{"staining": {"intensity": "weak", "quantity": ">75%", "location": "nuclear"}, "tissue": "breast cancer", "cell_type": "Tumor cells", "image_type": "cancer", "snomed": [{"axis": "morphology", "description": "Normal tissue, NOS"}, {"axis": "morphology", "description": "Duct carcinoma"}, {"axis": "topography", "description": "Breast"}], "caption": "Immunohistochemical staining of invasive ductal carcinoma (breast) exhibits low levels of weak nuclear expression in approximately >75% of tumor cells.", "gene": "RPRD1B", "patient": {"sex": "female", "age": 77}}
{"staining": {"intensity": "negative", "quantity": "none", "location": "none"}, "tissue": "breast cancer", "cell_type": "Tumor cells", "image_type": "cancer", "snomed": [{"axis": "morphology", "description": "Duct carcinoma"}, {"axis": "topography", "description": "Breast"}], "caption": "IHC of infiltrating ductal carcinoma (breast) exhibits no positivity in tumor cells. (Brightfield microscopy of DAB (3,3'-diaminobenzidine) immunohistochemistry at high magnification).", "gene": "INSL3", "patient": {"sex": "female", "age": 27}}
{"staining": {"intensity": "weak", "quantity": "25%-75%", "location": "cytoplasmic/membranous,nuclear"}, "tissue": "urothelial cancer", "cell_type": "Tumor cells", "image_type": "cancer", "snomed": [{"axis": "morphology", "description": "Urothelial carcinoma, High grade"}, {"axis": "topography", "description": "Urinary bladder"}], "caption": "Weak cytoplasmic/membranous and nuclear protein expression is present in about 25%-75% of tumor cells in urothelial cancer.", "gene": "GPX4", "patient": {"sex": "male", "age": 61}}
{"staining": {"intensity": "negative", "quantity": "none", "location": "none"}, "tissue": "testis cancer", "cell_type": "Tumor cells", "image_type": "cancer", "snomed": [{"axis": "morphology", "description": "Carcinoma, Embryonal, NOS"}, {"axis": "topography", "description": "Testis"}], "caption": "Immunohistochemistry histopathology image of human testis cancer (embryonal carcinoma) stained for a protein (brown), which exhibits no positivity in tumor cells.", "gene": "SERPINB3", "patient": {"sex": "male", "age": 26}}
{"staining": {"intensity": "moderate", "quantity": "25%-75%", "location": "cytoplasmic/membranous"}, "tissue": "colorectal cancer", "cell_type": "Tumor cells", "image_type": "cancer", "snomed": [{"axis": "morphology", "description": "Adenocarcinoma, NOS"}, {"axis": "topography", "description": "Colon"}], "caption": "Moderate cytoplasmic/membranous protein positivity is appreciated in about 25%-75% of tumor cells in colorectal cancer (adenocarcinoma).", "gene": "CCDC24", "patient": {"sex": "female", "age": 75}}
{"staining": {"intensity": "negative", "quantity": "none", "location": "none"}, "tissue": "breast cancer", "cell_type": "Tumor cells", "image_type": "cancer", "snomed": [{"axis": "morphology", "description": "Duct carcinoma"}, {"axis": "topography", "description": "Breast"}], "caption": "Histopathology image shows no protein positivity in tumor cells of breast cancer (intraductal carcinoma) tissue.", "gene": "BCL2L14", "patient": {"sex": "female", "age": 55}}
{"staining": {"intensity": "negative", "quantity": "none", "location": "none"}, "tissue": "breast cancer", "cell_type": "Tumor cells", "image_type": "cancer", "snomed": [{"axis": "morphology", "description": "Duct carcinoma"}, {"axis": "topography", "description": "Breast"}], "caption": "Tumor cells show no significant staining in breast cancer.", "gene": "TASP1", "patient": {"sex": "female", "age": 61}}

■ ■ ■ ■ ■

● Task to complete:
The records above are to be set down again exactly as written.

● Result:
{"staining": {"intensity": "weak", "quantity": ">75%", "location": "nuclear"}, "tissue": "breast cancer", "cell_type": "Tumor cells", "image_type": "cancer", "snomed": [{"axis": "morphology", "description": "Normal tissue, NOS"}, {"axis": "morphology", "description": "Duct carcinoma"}, {"axis": "topography", "description": "Breast"}], "caption": "Immunohistochemical staining of invasive ductal carcinoma (breast) exhibits low levels of weak nuclear expression in approximately >75% of tumor cells.", "gene": "RPRD1B", "patient": {"sex": "female", "age": 77}}
{"staining": {"intensity": "negative", "quantity": "none", "location": "none"}, "tissue": "breast cancer", "cell_type": "Tumor cells", "image_type": "cancer", "snomed": [{"axis": "morphology", "description": "Duct carcinoma"}, {"axis": "topography", "description": "Breast"}], "caption": "IHC of infiltrating ductal carcinoma (breast) exhibits no positivity in tumor cells. (Brightfield microscopy of DAB (3,3'-diaminobenzidine) immunohistochemistry at high magnification).", "gene": "INSL3", "patient": {"sex": "female", "age": 27}}
{"staining": {"intensity": "weak", "quantity": "25%-75%", "location": "cytoplasmic/membranous,nuclear"}, "tissue": "urothelial cancer", "cell_type": "Tumor cells", "image_type": "cancer", "snomed": [{"axis": "morphology", "description": "Urothelial carcinoma, High grade"}, {"axis": "topography", "description": "Urinary bladder"}], "caption": "Weak cytoplasmic/membranous and nuclear protein expression is present in about 25%-75% of tumor cells in urothelial cancer.", "gene": "GPX4", "patient": {"sex": "male", "age": 61}}
{"staining": {"intensity": "negative", "quantity": "none", "location": "none"}, "tissue": "testis cancer", "cell_type": "Tumor cells", "image_type": "cancer", "snomed": [{"axis": "morphology", "description": "Carcinoma, Embryonal, NOS"}, {"axis": "topography", "description": "Testis"}], "caption": "Immunohistochemistry histopathology image of human testis cancer (embryonal carcinoma) stained for a protein (brown), which exhibits no positivity in tumor cells.", "gene": "SERPINB3", "patient": {"sex": "male", "age": 26}}
{"staining": {"intensity": "moderate", "quantity": "25%-75%", "location": "cytoplasmic/membranous"}, "tissue": "colorectal cancer", "cell_type": "Tumor cells", "image_type": "cancer", "snomed": [{"axis": "morphology", "description": "Adenocarcinoma, NOS"}, {"axis": "topography", "description": "Colon"}], "caption": "Moderate cytoplasmic/membranous protein positivity is appreciated in about 25%-75% of tumor cells in colorectal cancer (adenocarcinoma).", "gene": "CCDC24", "patient": {"sex": "female", "age": 75}}
{"staining": {"intensity": "negative", "quantity": "none", "location": "none"}, "tissue": "breast cancer", "cell_type": "Tumor cells", "image_type": "cancer", "snomed": [{"axis": "morphology", "description": "Duct carcinoma"}, {"axis": "topography", "description": "Breast"}], "caption": "Histopathology image shows no protein positivity in tumor cells of breast cancer (intraductal carcinoma) tissue.", "gene": "BCL2L14", "patient": {"sex": "female", "age": 55}}
{"staining": {"intensity": "negative", "quantity": "none", "location": "none"}, "tissue": "breast cancer", "cell_type": "Tumor cells", "image_type": "cancer", "snomed": [{"axis": "morphology", "description": "Duct carcinoma"}, {"axis": "topography", "description": "Breast"}], "caption": "Tumor cells show no significant staining in breast cancer.", "gene": "TASP1", "patient": {"sex": "female", "age": 61}}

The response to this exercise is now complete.